Yes, I can. Barely (it’s the getting in and out the boat on the shoreline that I find difficult now). I can do it all still but it is more challenging for me than Sal. I am not as light on my feet, not as flexible and it would take a lot longer. This is a good separation of duties. Did I mention that I also made the tea?

16 thoughts on “It comes on little cat feet…..

  1. As always…respect!
    What is the “modus operandi” in wintertime when there is snow?
    Must be even more difficult!
    Ever thought of having a backup water supply from collecting rainwater from your roof?
    Will not be enough in summer time, but might help you through the winter


    • Our back-up is two cisterns which total about 2000 gallons or over a month of use. We figure that, in a month, we can get the pipe flowing again no matter what. I am not a big fan of rain water collection. Lots of pipes, screens, cleaning, diverters and you still need a cistern. If you have good groundwater (we do), and you want more back-up, I figure that is easier and cheaper to just add another tank. And I am thinking of doing just that.


        • A big 1000 gal tank seems to weigh around 300 or so pounds…maybe a bit more or less. Empty, of course. I brought both of our tanks up here by myself. I plug the outlet at the bottom and tow it up the channel on a calm day behind my boat (there is a pic in the collection). Looks like I am being followed by a submarine. When we get to the shore in front of our house, I can now put it on the lower funicular to get it out of the water. But it is too big for the upper leg so that is a challenge. Using friends, neighbours, ropes and winches, tho, it does not take too long to haul it a couple hundred more feet to the tank section behind the greenhouse.


    • Can’t hike to it. Would have to first climb and then descend a 400′ cliff that is in our way. The boat gets us in (behind that Ayers Rock-kinda cliff) and the hike after landing is about 600-750 feet at a 25 degree slope. It’s steep but does not require all-fours. Just not something you want to climb carrying a bag of cement.


  2. Can’t you make like a “floating” intake that would skim the water from the surface and move up and down as the water level changes? At least Sal would not have to dive in
    If the slope across land is so steep, how did you manage to build it ?
    That most have taken up quite some of your time


    • When the stream rages, it moves logs out of the way and even carves out the bank. It can get up pretty crazy sometimes in the winter, so much so that Sal cannot go in.

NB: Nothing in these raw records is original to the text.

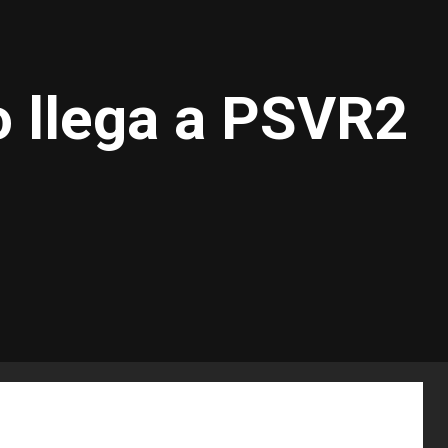
vo llega a PSVR2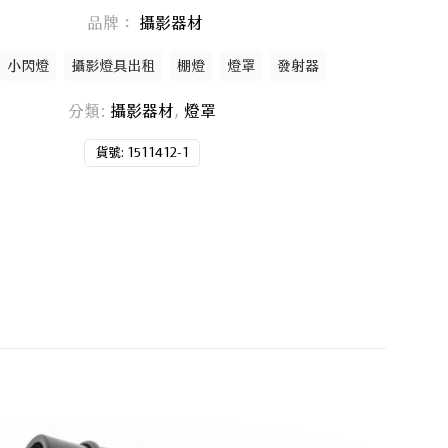
品牌：
攝影器材
小閃燈
攝影燈具出租
棚燈
燈罩
發射器
分類:
攝影器材
,
燈罩
貨號:
1511412-1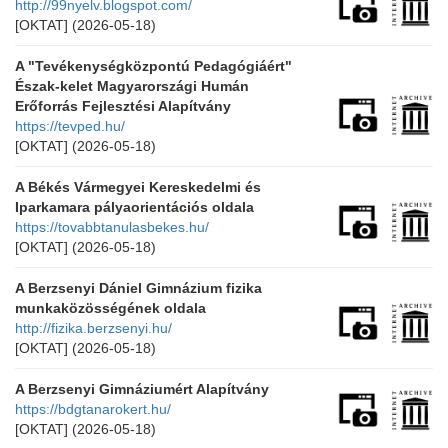
http://99nyelv.blogspot.com/
[OKTAT]
(2026-05-18)
A "Tevékenységközpontú Pedagógiáért"
Észak-kelet Magyarországi Humán
Erőforrás Fejlesztési Alapítvány
https://tevped.hu/
[OKTAT]
(2026-05-18)
A Békés Vármegyei Kereskedelmi és
Iparkamara pályaorientációs oldala
https://tovabbtanulasbekes.hu/
[OKTAT]
(2026-05-18)
A Berzsenyi Dániel Gimnázium fizika
munkaközösségének oldala
http://fizika.berzsenyi.hu/
[OKTAT]
(2026-05-18)
A Berzsenyi Gimnáziumért Alapítvány
https://bdgtanarokert.hu/
[OKTAT]
(2026-05-18)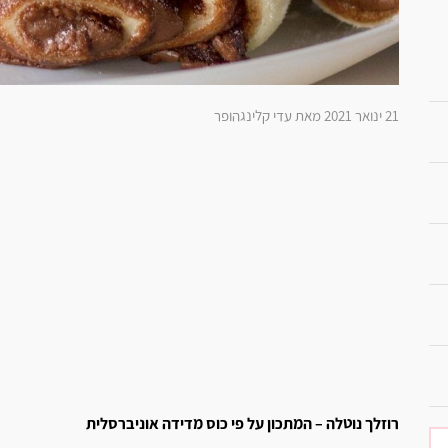
21 ינואר 2021 מאת עדי קלינגהופר
רוזלך נוטלה – המתכון על פי כוס מדידה אוניברסלית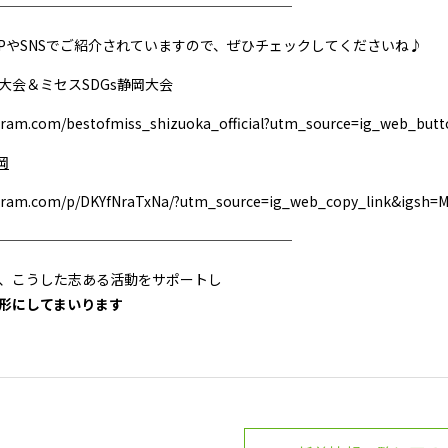
─────────────────────
PやSNSでご紹介されていますので、ぜひチェックしてくださいね♪
大会＆ミセスSDGs静岡大会
agram.com/bestofmiss_shizuoka_official?utm_source=ig_web_bu
静岡
agram.com/p/DKYfNraTxNa/?utm_source=ig_web_copy_link&igsh
─────────────────────
、こうした志ある活動をサポートし
形にしてまいります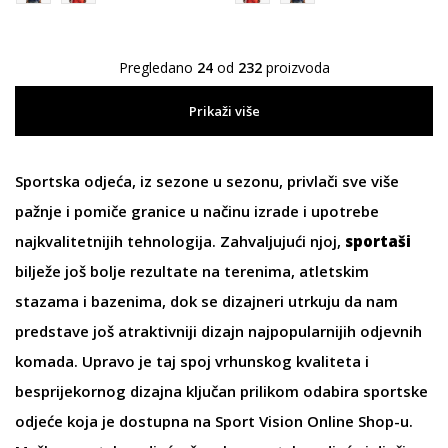
Pregledano
24
od
232
proizvoda
Prikaži više
Sportska odjeća
, iz sezone u sezonu, privlači sve više
pažnje i pomiče granice u načinu izrade i upotrebe
najkvalitetnijih tehnologija. Zahvaljujući njoj,
sportaši
bilježe još bolje rezultate na terenima, atletskim
stazama i bazenima, dok se dizajneri utrkuju da nam
predstave još atraktivniji dizajn najpopularnijih odjevnih
komada. Upravo je taj spoj vrhunskog kvaliteta i
besprijekornog dizajna ključan prilikom odabira sportske
odjeće koja je dostupna na Sport Vision Online Shop-u.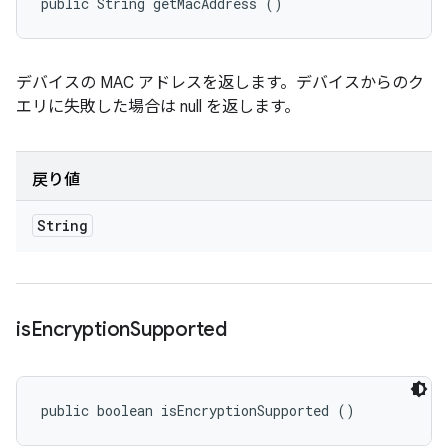
public String getMacAddress ()
デバイスの MAC アドレスを返します。デバイスからのク
エリに失敗した場合は null を返します。
戻り値
String
is
Encryption
Supported
public boolean isEncryptionSupported ()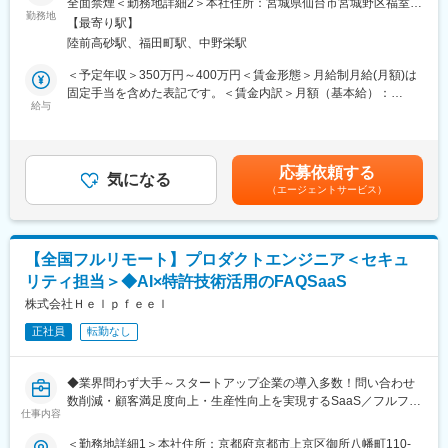
全面禁煙＜勤務地詳細2＞本社住所：宮城県仙台市宮城野区福室2-
・サイバーセキュリティ対策の企画
・設計・構築フェーズからセキュリティ領域に携われます！脆弱
勤務地
5-40 504受動喫煙対策：敷地内喫煙可能場所あり変更の範囲：会
・サイバーセキュリティに関する社員教育
【最寄り駅】
性対策やWAF導入、SSL/TLS設定、アクセス制御など上流工程か
社の定める事業所
陸前高砂駅、福田町駅、中野栄駅
ら経験を積める環境です。
■（4） やりがい
・最新技術・AIやクラウド分野に挑戦可能
＜予定年収＞350万円～400万円＜賃金形態＞月給制月給(月額)は
◎ 金融機関の信頼を守る最前線
・新規サービス開発・自社プロダクト企画にも参画できる
固定手当を含めた表記です。＜賃金内訳＞月額（基本給）：
サイバーセキュリティは金融サービスの信頼性の根幹を支える領
給与
270,000円～400,000円その他固定手当/月：11,000円～16,000円
域であり、事業継続性に直結する重要な役割を担えます。
固定残業手当/月：49,838円～106,725円（固定残業時間30時間0
◎ “防ぐだけでなく先回りする”高度な専門領域
■業務概要
分/月）超過した時間外労働の残業手当は追加支給＜月給＞
インシデント対応だけでなく、脅威分析や予防策の企画に関与す
当社はAWSやAIを活用したDX推進やセキュリティ分野に強みを持
330,838円～522,725円（一律手当を含む）＜昇給有無＞有＜残業
ることで、先進的なセキュリティ知見を身につけることができま
応募依頼する
つIT企業です。業界未経験の方もチーム制によるサポート体制の
気になる
手当＞有＜給与補足＞賃金はあくまでも目安の金額であり、選考
す。
（エージェントサービス）
もと、セキュリティ強化、クラウド導入支援など幅広い業務に携
を通じて上下する可能性があります。賃金はあくまでも目安の金
◎ 技術と組織の両面に関われる
われます。プロジェクトは経験豊富なエンジニアと共に進行し、
額であり、選考を通じて上下する可能性があります。月給(月額)は
システム・技術の側面に加え、社員教育や組織全体の意識向上に
上流工程や自社開発への挑戦も可能です。
固定手当を含めた表記です。
も関与することで、広い視点でのセキュリティ対策に携われま
す。
【全国フルリモート】プロダクトエンジニア＜セキュ
■業務詳細
リティ担当＞◆AI×特許技術活用のFAQSaaS
・セキュリティ体制の評価・改善、ガイドライン策定、インシデ
変更の範囲：会社の定める業務
ント対応、脆弱性診断
株式会社Ｈｅｌｐｆｅｅｌ
・クラウドサービス導入支援やネットワーク機器設定
正社員
転勤なし
・先輩エンジニアの指導のもと、実践形式でスキルアップ
■扱うサービス
◆業界問わず大手～スタートアップ企業の導入多数！問い合わせ
ネットワーク・セキュリティ製品、独自DXソリューション
数削減・顧客満足度向上・生産性向上を実現するSaaS／フルフレ
仕事内容
ックス◆
■組織構成
＜勤務地詳細1＞本社住所：京都府京都市上京区御所八幡町110-
エンジニア13名、営業1名、事務1名のチームで20～30代中心に活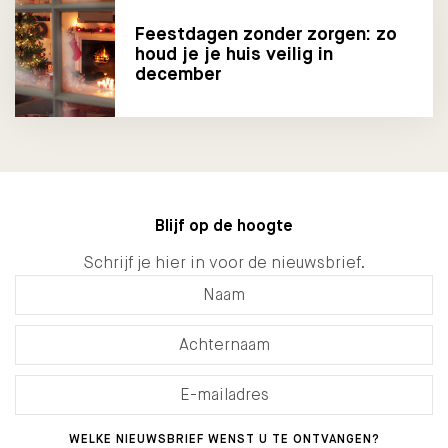
Feestdagen zonder zorgen: zo
houd je je huis veilig in
december
Blijf op de hoogte
Schrijf je hier in voor de nieuwsbrief.
WELKE NIEUWSBRIEF WENST U TE ONTVANGEN?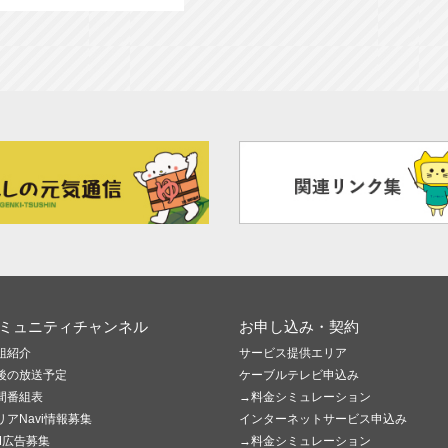
ミュニティチャンネル
お申し込み・契約
組紹介
サービス提供エリア
後の放送予定
ケーブルテレビ申込み
間番組表
→料金シミュレーション
リアNavi情報募集
インターネットサービス申込み
M広告募集
→料金シミュレーション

The water pick up is anchored on the bottom of the pool a few inches off (usually about two feet under) and that seems to be the safest place to avoid being washed away. And you can guess how that was determined – by having experienced it washed away a few times.

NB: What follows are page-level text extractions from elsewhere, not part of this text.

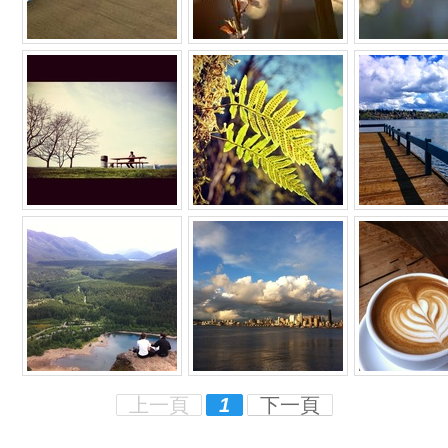
上一頁
1
下一頁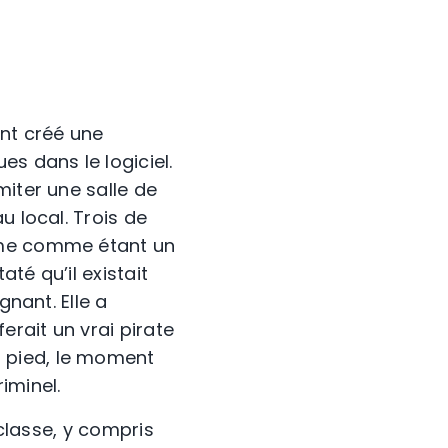
ont créé une
s dans le logiciel.
miter une salle de
u local. Trois de
ième comme étant un
té qu’il existait
gnant. Elle a
erait un vrai pirate
 pied, le moment
iminel.
 classe, y compris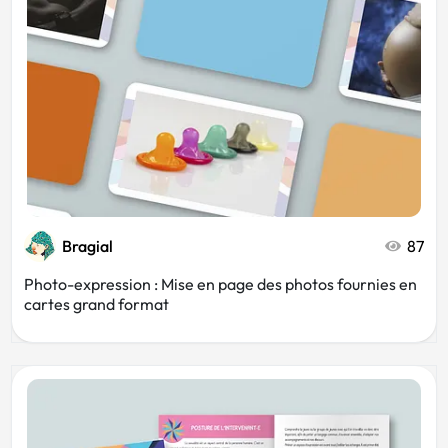
Décoration
Scolaire
Spa
Café
Luxe
Marketing
Bragial
87
Photographe
Photo-expression : Mise en page des photos fournies en
cartes grand format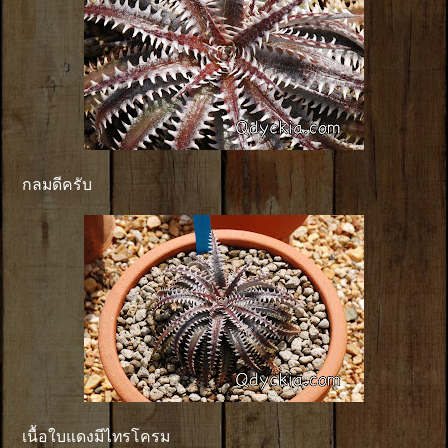
กลมดีครับ
เนื้อใบแดงมีไทรโครม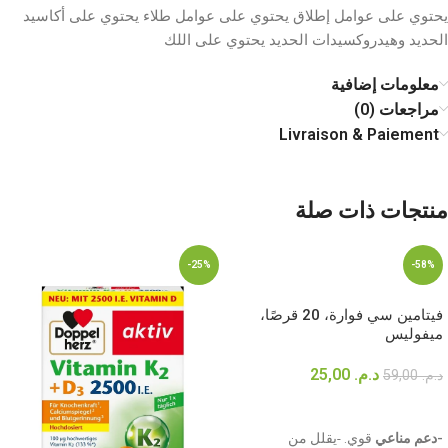
يحتوي على عوامل إطلاق يحتوي على عوامل طلاء يحتوي على أكاسيد
الحديد وهيدروكسيدات الحديد يحتوي على اللك
معلومات إضافية
مراجعات (0)
Livraison & Paiement
منتجات ذات صلة
-25%
-58%
فيتامين سي فوارة، 20 قرصًا،
ميفوليس
د.م.
25,00
د.م.
59,00
إضافة إلى السلة
-دعم مناعي
قوي. -يقلل من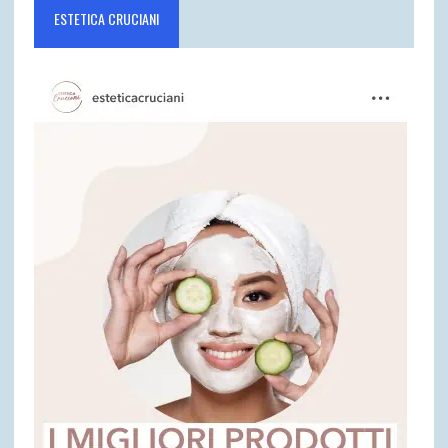
ESTETICA CRUCIANI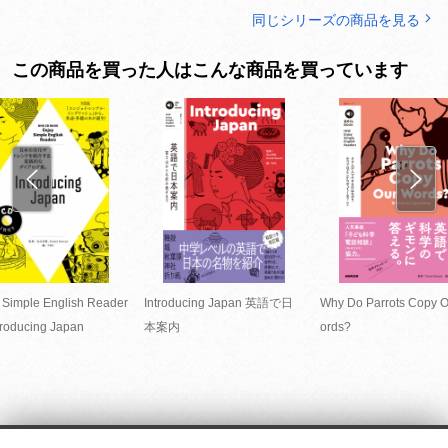
同じシリーズの商品を見る
この商品を買った人はこんな商品を買っています
 Simple English Reader
Introducing Japan 英語で日
Why Do Parrots Copy 
roducing Japan
本案内
ords?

    • Well, I will, then. I am basically pretty good. Doesn’t take me long to get the way of a boat. But there ain’t no magic in that and it is not like I undertake much of any real challenge. So we can grade me a B amongst the ‘little boat operators’.


  3. Joe Biden turned 80 years old yesterday.
    The oldest President to ever hold office.
    If he runs and wins again he will be 86 at the end of his second term.
    If Trump runs and (god forbid) wins ..he will be 82 at the end of his term and he could run again after that…
    Some groups are lobbying for a rule to ban anyone older than 75 from running as President.
    In Trumps case I think they should ban anyone with an IQ lower than 75….

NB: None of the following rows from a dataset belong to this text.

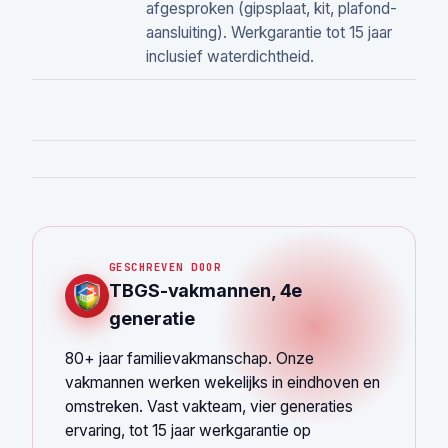
afgesproken (gipsplaat, kit, plafond-
aansluiting). Werkgarantie tot 15 jaar
inclusief waterdichtheid.
GESCHREVEN DOOR
TBGS-vakmannen, 4e
generatie
80+ jaar familievakmanschap. Onze
vakmannen werken wekelijks in eindhoven en
omstreken. Vast vakteam, vier generaties
ervaring, tot 15 jaar werkgarantie op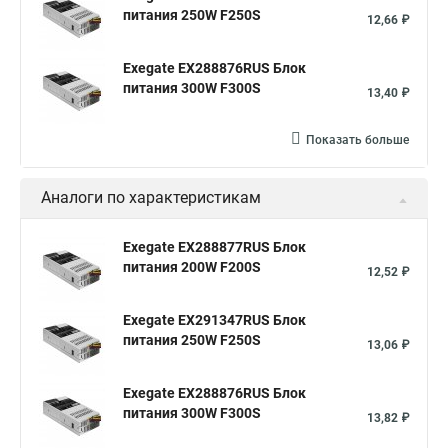
питания 250W F250S
12,66 ₽
Exegate EX288876RUS Блок
питания 300W F300S
13,40 ₽
Показать больше
Аналоги по характеристикам
Exegate EX288877RUS Блок
питания 200W F200S
12,52 ₽
Exegate EX291347RUS Блок
питания 250W F250S
13,06 ₽
Exegate EX288876RUS Блок
питания 300W F300S
13,82 ₽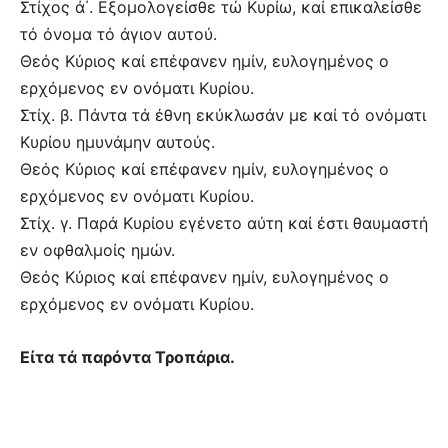
Στίχος ά΄. Εξομολογείσθε τώ Κυρίω, καί επικαλείσθε
τό όνομα τό άγιον αυτού.
Θεός Κύριος καί επέφανεν ημίν, ευλογημένος ο
ερχόμενος εν ονόματι Κυρίου.
Στίχ. β. Πάντα τά έθνη εκύκλωσάν με καί τό ονόματι
Κυρίου ημυνάμην αυτούς.
Θεός Κύριος καί επέφανεν ημίν, ευλογημένος ο
ερχόμενος εν ονόματι Κυρίου.
Στίχ. γ. Παρά Κυρίου εγένετο αύτη καί έστι θαυμαστή
εν οφθαλμοίς ημών.
Θεός Κύριος καί επέφανεν ημίν, ευλογημένος ο
ερχόμενος εν ονόματι Κυρίου.
Είτα τά παρόντα Τροπάρια.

    • I am almost 75 and often lose my keys, glasses, wallet, reason for entering a room….It is quite possible I could leave the nuclear codes somewhere and even forget I had ’em. Don’t forget the interns are also pretty cute…..umh, where was I? Oh, yeah. Another point – I am, much to my dismay, no longer hip. Nor am I interested in being so. I even still hate my cellphone. The worst part: I hate meetings. I really hate meetings. I could start WW3 at a meeting. What’s my point? Well, I am 10 times smarter and 1000 times better in every way than Donald Trump. And I am no good. That man should be incarcerated for life in a mental institution with Melania. No TV. No phone. Just each other.